# Assigned task
Using the records below, filter out every line that lacks "Page" and copy the rest.
================
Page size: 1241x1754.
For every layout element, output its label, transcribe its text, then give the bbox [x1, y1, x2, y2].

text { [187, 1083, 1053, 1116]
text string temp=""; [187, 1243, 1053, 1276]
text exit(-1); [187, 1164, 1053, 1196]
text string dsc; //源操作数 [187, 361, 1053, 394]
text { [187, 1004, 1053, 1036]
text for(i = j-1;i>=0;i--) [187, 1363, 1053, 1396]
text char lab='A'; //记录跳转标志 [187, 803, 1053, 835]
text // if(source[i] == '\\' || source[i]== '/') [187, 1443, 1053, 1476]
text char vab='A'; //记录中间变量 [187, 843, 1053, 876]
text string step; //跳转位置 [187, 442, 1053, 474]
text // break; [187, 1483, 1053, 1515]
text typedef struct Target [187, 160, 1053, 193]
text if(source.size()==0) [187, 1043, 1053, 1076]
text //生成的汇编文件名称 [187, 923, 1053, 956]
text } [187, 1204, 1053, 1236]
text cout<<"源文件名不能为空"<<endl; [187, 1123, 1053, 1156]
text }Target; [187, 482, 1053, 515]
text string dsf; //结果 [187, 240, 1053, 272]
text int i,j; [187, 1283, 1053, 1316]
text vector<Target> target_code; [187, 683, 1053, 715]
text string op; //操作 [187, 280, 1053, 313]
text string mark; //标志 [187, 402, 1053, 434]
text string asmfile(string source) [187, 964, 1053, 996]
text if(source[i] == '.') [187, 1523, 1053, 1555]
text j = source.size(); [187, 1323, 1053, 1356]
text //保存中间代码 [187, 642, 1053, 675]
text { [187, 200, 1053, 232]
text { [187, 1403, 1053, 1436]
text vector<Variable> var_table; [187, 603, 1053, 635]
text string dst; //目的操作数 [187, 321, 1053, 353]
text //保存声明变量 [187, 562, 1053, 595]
================
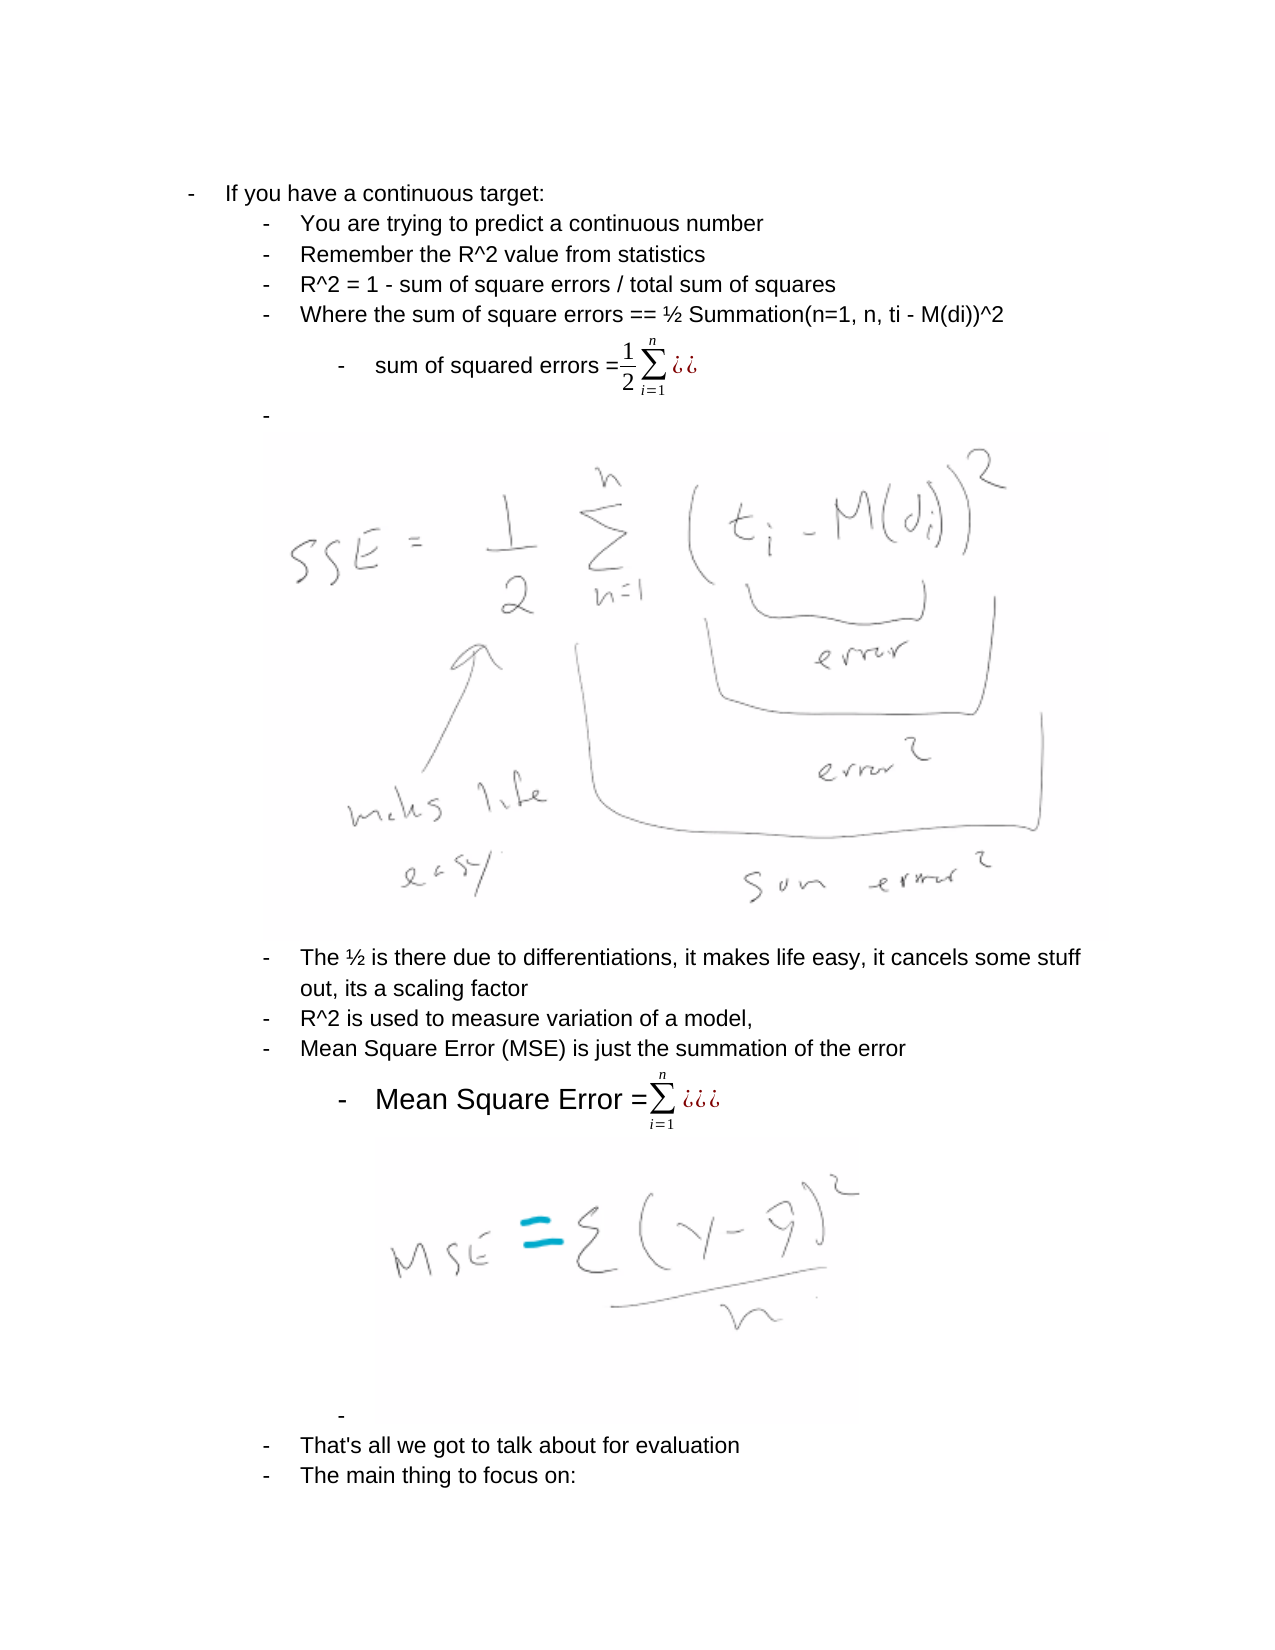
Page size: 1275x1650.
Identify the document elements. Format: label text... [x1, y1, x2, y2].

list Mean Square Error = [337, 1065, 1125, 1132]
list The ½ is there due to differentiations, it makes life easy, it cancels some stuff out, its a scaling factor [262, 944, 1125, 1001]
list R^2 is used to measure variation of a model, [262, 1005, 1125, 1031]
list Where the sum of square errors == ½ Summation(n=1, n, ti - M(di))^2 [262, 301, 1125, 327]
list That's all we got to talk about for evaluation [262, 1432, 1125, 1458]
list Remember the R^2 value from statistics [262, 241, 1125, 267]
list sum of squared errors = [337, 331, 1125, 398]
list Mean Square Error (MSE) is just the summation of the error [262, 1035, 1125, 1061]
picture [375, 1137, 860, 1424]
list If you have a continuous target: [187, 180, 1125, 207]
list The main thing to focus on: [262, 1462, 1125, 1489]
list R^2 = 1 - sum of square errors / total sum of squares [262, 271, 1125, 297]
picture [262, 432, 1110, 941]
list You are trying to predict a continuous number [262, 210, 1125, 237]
================
# Result of this exercise
Page size: 1241x1754.
Page size: 1275x1650.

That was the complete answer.